DC members numbers overtake DB but women lag in swings league

5 March 2020

A record number of people are saving into a workplace pension, official figures have shown, but fewer women are saving than men.

More than three quarters (77%) of UK employees were members of a workplace pension scheme in 2019, a significant increase on the 47% reported in 2012, data from the Office for National Statistics revealed.

For the first time, more employees were members of defined contribution (DC) pensions (36%) than any other type of pension in 2019, as a result of the introduction of auto-enrolment in 2012.

The ONS said the youngest employees directly impacted by the workplace pension reforms, those aged 22 to 29, have seen the biggest growth in workplace pension membership since 2012, increasing from 31% to 80%.

However, there remains a gender gap in the private sector, according to the data, with 77% of men enrolled in a workplace pension compared to 69% of women.

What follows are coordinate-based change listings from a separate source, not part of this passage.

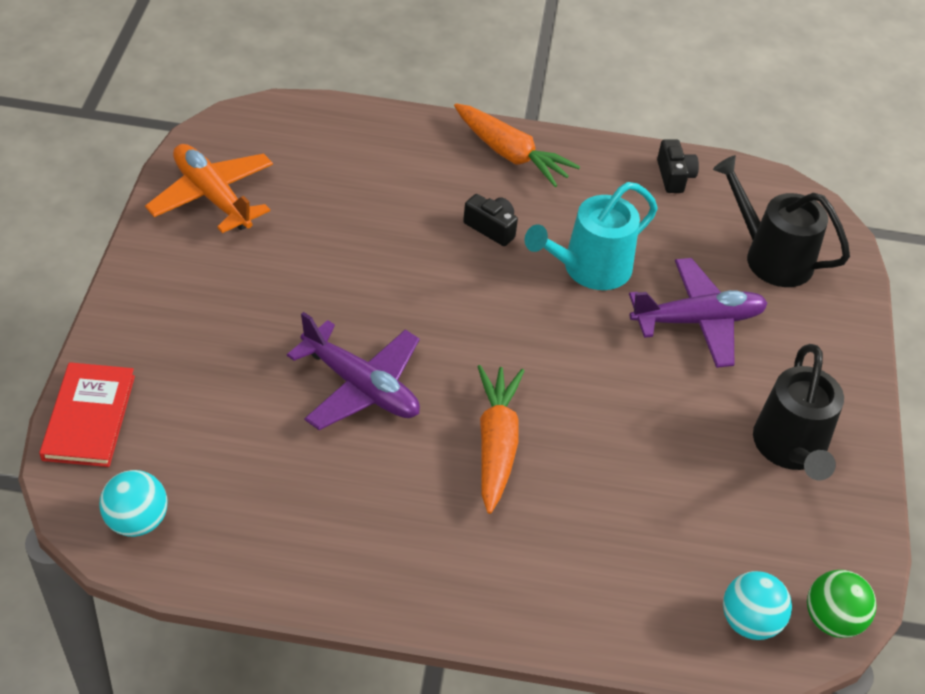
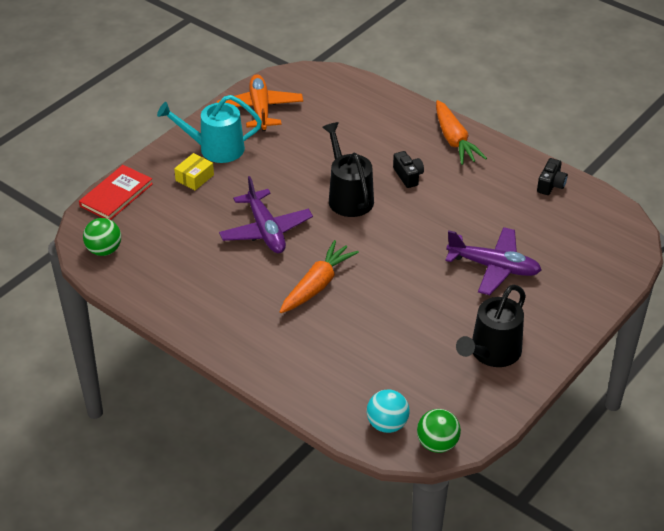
camera: 35 degrees right, 5 degrees down
(137, 521) = (104, 250): turquoise ball -> green ball
(193, 341) = (194, 178): none -> yellow box
(589, 269) = (450, 217): turquoise watering can -> turquoise watering can (215, 149)
(771, 257) = (575, 250): black watering can -> black watering can (348, 197)

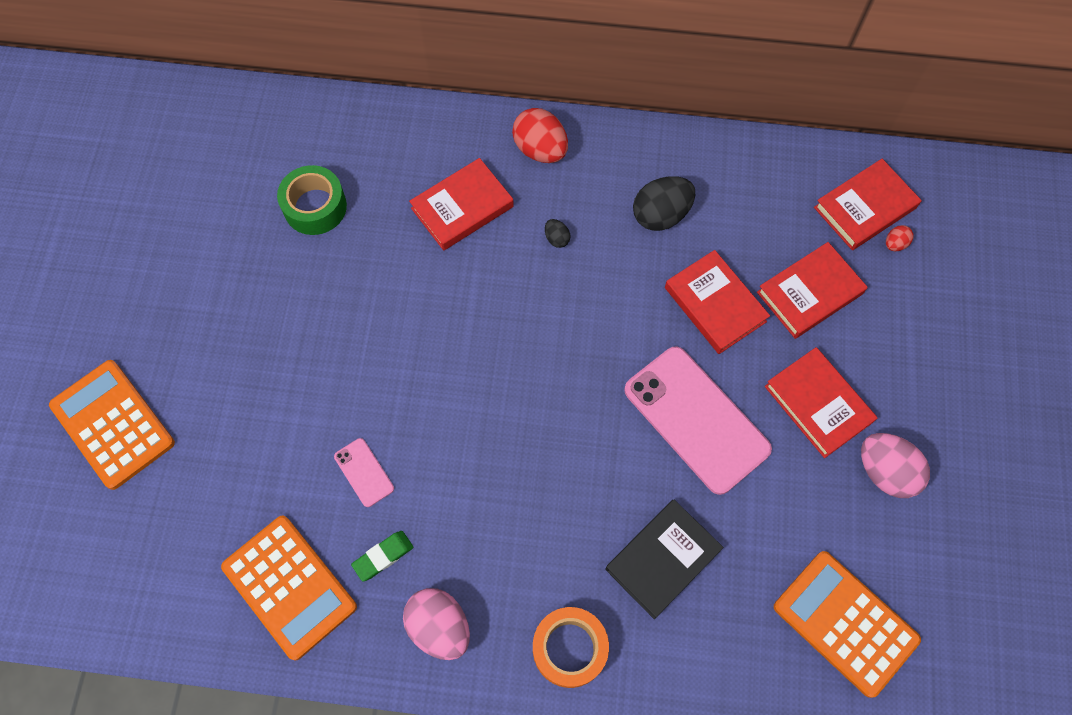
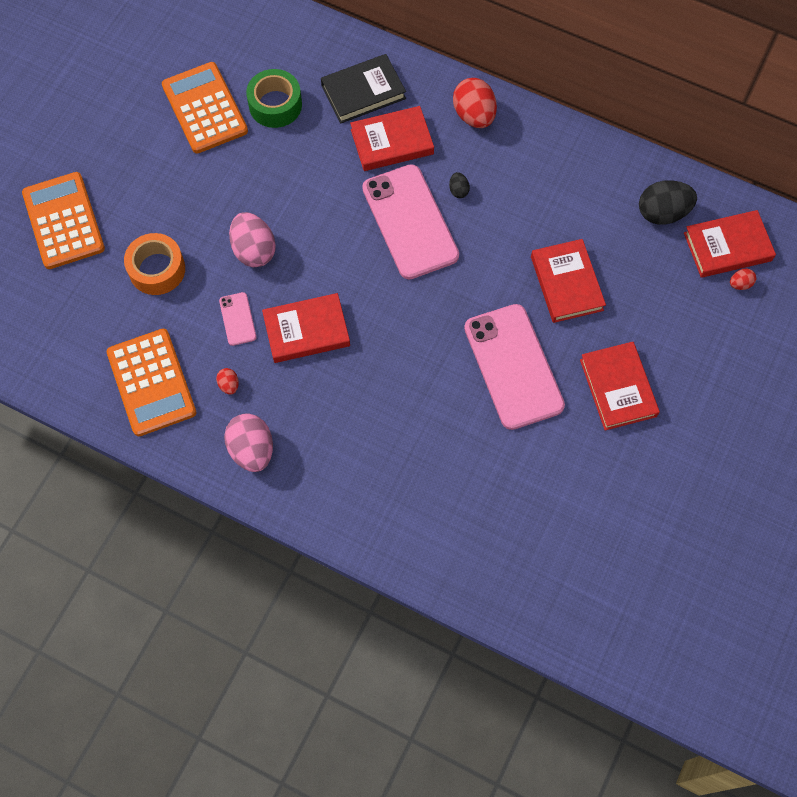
camera: 20 degrees right, 0 degrees up
(383, 556) = (229, 385): green eraser -> red egg
(517, 291) = (410, 222): none -> pink phone
(569, 648) = (344, 500): orange tape -> orange tape (157, 269)
(661, 215) = (552, 198): black egg -> black egg (662, 213)
(663, 559) = (442, 461): black book -> black book (363, 92)
(809, 293) = (649, 299): red book -> red book (306, 330)
(845, 623) = (567, 557): orange calculator -> orange calculator (204, 108)
(885, 472) = (650, 457): pink egg -> pink egg (254, 250)

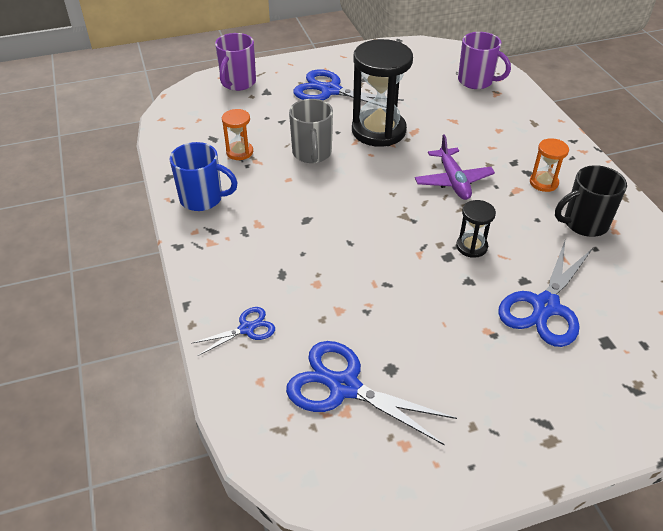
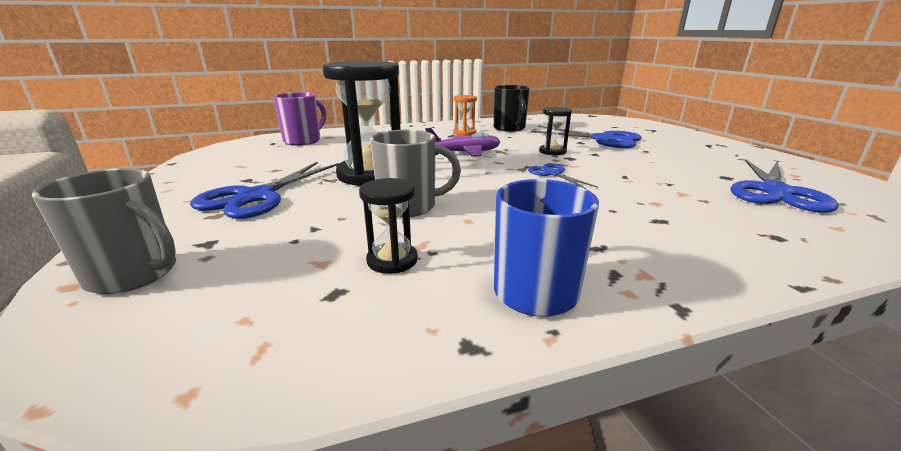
camera: 90 degrees left, 20 degrees down
(238, 83) = (134, 274): purple mug -> grey mug
(239, 152) = (392, 260): orange hourglass -> black hourglass
(247, 328) = (776, 237): blue scissors -> blue scissors (553, 174)

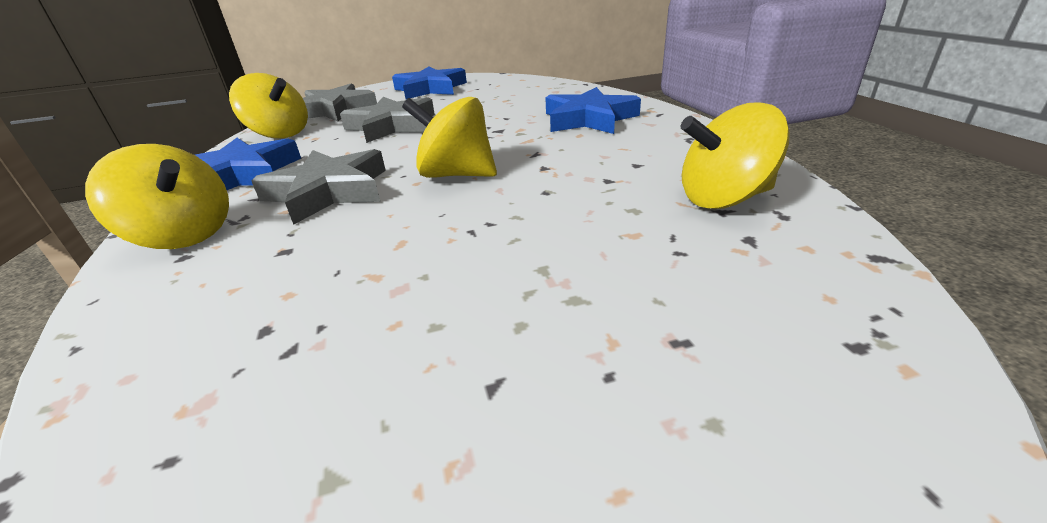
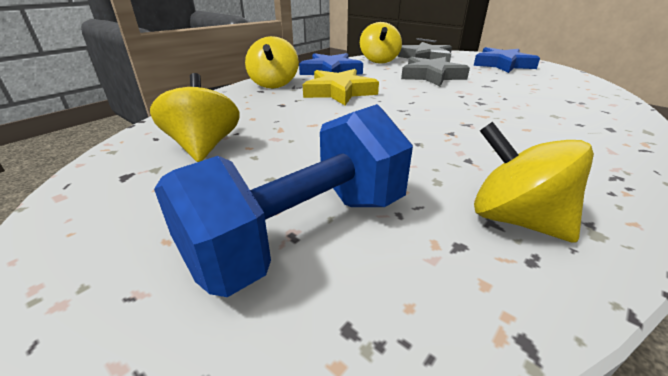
camera: 55 degrees right, 0 degrees up
(329, 192) = (339, 92): grey star -> yellow star
(456, 175) = (399, 112): yellow spinning top -> yellow spinning top (204, 147)
(589, 119) = (563, 124): blue star -> none
(679, 331) = (302, 233): none -> blue dumbbell

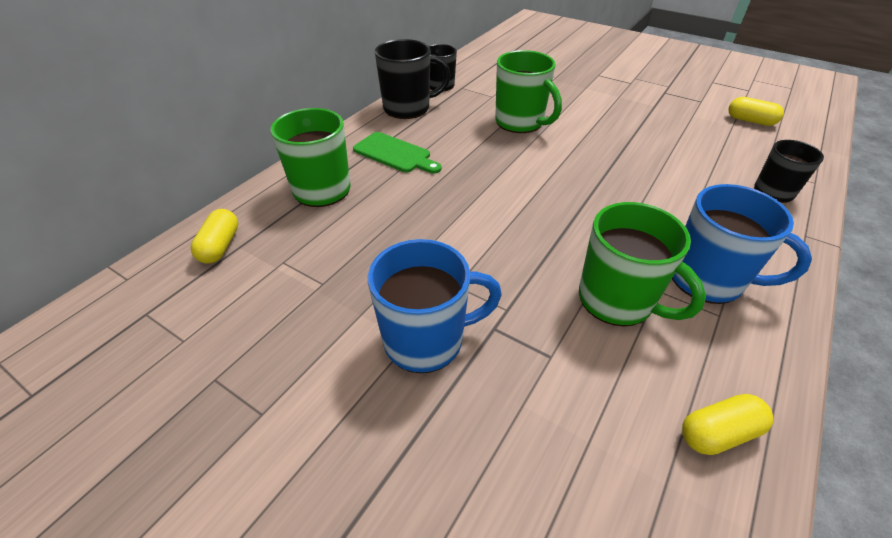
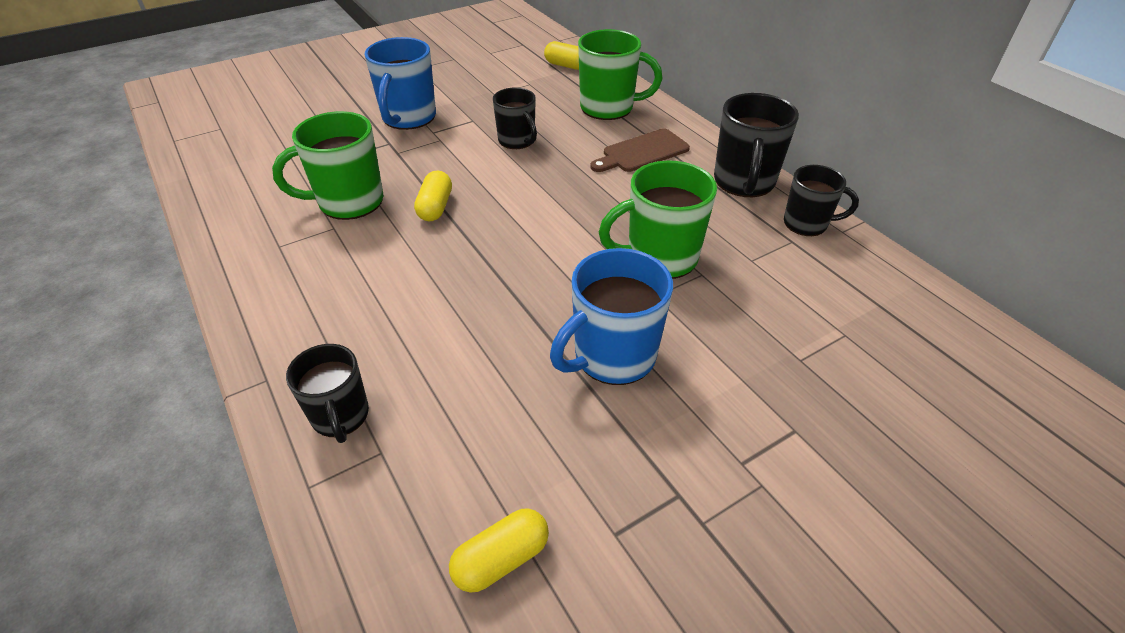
camera: 115 degrees right, 0 degrees up
(395, 154) = (642, 152): green cutting board -> brown cutting board
(421, 227) = (517, 141): none -> black mug
(708, 280) = (309, 262): blue mug -> blue mug (612, 357)
(718, 433) = (228, 193): yellow capsule -> yellow capsule (435, 207)

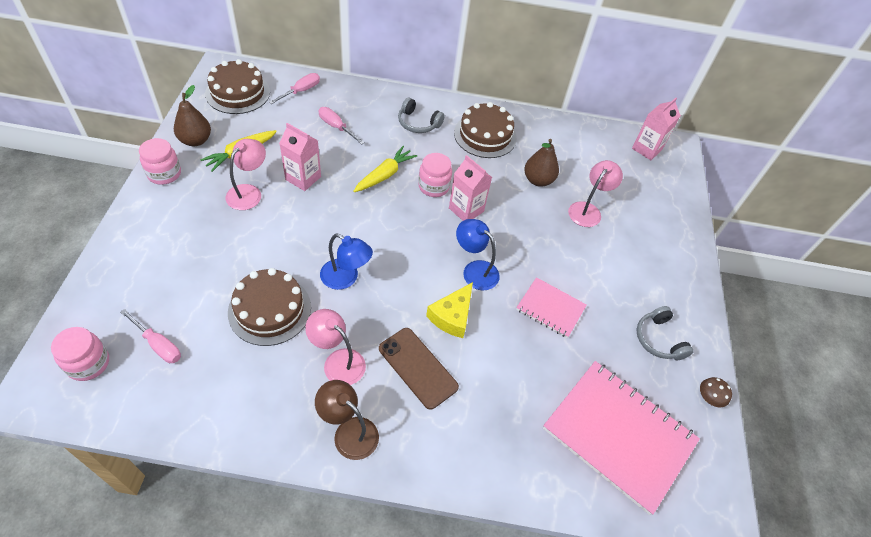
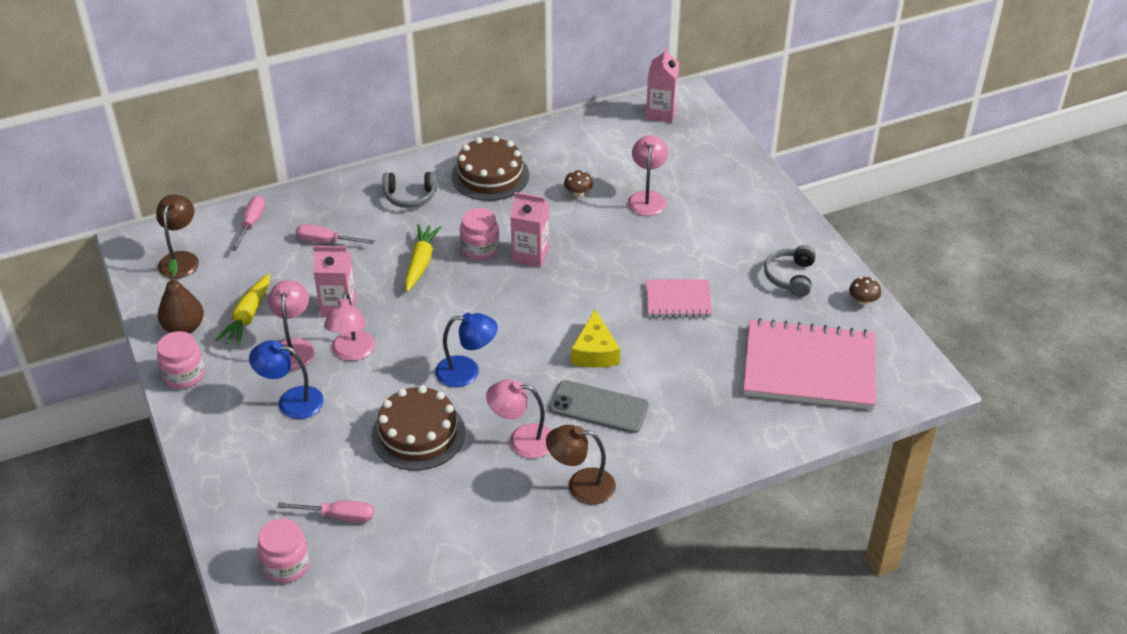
camera: 25 degrees left, 10 degrees down
(238, 93) = (181, 259): brown cake -> brown lamp
(281, 218) = (352, 353): none -> pink lamp
(417, 368) = (599, 407): brown phone -> grey phone
(475, 270) = (583, 303): blue lamp -> blue lamp (291, 401)
(538, 180) = (578, 193): brown pear -> brown mushroom
(659, 339) = (790, 277): grey headphones -> grey headphones turned 60 degrees clockwise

Tom Selby, senior analyst at AJ Bell, said the fact there are now more DC scheme members than defined benefit members was testimony both to the success of auto-enrolment and the continuing demise of final salary schemes. As such, the focus needs to be on making defined contribution schemes as attractive as possible for savers.

Selby said: “Women continue to lag behind men in both the amount they save for retirement and private sector workplace membership. This membership gap is likely, at least in part, due to more women earning below the auto-enrolment earnings trigger of £10,000, but nonetheless boosting the pensions of women should be a key focus of this and future governments.

“It is also unclear what the future holds for the auto-enrolment reforms more generally. A 2017 review proposed scrapping the ‘qualifying earnings’ bands, so every pound earned receives a matched contribution, and lowering the minimum qualifying age from 22 to 18. At the time the Government pledged to introduce these changes by the ‘mid-2020s’, although we have heard precious little since. Employers and savers will need ample notice of such changes so they have sufficient time to prepare.”

Selby said the promise to use similar behavioural nudges to auto-enrolment among the nation’s 5 million self-employed workers has also failed to deliver any practical changes, which runs the risk of creating another pensions crisis in the future.

He added: “Although the current Government has other more pressing issues to address at the moment, not least the coronavirus outbreak, setting a course for the future of auto-enrolment and pension saving more generally is crucial to build on the early successes of the reforms.

“Given the importance of this point in time, a new Pensions Commission may be needed to guide genuine long-term retirement policymaking.”